The James Bond Bedside Companion
- First edition
- Author: Raymond Benson
- Publication date: 1984
- ISBN: 9780396083849

= The James Bond Bedside Companion =

Non-fiction book by Raymond Benson

The James Bond Bedside Companion is a non-fiction book written by the official James Bond author, Raymond Benson, first published in 1984. It was later updated in 1988. The book was nominated for the Edgar Allan Poe Award for Best Biographical/Critical Work in 1985.

==Content==

The book, split in five parts, includes information on "The James Bond Phenomenon", a biography on Ian Fleming the creator of James Bond, a biography on the fictional character James Bond, information on the novels, and finally information on the films.
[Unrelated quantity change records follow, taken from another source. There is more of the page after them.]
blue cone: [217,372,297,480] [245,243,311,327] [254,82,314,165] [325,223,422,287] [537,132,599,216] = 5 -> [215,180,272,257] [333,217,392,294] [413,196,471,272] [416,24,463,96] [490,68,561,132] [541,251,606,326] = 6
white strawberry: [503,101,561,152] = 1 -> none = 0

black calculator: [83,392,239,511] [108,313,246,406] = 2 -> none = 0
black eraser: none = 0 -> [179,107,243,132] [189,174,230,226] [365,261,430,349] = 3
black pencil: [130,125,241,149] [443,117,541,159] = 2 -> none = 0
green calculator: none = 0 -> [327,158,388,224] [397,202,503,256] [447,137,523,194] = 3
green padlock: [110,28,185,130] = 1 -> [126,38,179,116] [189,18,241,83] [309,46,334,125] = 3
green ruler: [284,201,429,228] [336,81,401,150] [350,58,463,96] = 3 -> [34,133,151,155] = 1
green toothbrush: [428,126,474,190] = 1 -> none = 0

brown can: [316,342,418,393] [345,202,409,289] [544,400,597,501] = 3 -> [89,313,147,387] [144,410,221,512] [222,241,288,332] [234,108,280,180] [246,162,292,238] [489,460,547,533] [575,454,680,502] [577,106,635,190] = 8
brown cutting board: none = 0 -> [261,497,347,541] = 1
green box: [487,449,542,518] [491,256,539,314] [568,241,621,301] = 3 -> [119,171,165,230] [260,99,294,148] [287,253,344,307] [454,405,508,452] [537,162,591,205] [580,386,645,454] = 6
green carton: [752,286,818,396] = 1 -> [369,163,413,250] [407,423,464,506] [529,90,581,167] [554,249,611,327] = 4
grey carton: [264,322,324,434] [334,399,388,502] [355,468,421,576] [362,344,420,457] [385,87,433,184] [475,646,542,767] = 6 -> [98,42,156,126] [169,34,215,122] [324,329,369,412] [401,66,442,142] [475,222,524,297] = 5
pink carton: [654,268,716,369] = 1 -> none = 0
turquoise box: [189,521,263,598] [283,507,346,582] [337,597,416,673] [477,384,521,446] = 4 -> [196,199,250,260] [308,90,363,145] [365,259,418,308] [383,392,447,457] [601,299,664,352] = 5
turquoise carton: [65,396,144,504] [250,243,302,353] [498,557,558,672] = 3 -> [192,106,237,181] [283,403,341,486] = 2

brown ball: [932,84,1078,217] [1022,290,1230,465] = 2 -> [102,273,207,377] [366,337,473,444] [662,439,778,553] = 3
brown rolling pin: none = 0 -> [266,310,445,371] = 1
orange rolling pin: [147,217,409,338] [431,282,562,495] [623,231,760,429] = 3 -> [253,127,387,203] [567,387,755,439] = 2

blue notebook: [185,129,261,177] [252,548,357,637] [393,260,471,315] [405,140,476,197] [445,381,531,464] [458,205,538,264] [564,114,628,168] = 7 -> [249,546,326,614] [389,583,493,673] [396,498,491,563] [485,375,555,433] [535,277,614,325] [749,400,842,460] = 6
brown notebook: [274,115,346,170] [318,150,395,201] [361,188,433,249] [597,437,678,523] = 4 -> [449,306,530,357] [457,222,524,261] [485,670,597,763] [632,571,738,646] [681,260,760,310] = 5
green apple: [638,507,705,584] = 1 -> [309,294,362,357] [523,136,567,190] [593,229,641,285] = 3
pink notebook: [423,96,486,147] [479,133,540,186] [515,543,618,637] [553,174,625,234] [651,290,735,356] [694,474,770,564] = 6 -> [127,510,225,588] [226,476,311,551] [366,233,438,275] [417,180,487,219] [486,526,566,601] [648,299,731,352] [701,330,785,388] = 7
Raymond Benson goes into considerable detail for each novel including continuation novels by authors Kingsley Amis (writing as Robert Markham) and John Gardner. Likewise it details information on every film from the first official Bond film Dr. No, to the then-recent Bond film Octopussy. Additionally, it discusses the two unofficial adaptations of Casino Royale and the remake of Thunderball called Never Say Never Again. The 1988 publication included information on A View to a Kill (1985) and The Living Daylights (1987) as well as the books written by John Gardner since the 1984 edition. In 2001 the now defunct PublishingOnline company created a print-on-demand "facsimile" edition from scans of the 1988 edition (the production plates were long lost). This edition suffered from poor scanning and is now out of print along with earlier 1980s editions.

As of January 2012, Crossroad Press has re-published the 1988 edition, with a new Foreword by Benson, as an e-book for Kindle, Nook, and other e-readers. Plans are underway by Crossroad to make the book available as a downloadable audiobook and a new print edition.

Author Raymond Benson also wrote modules for the James Bond 007 role playing game and, from 1997 to 2002, was commissioned by Ian Fleming Publications to succeed John Gardner as the author of the James Bond novels series.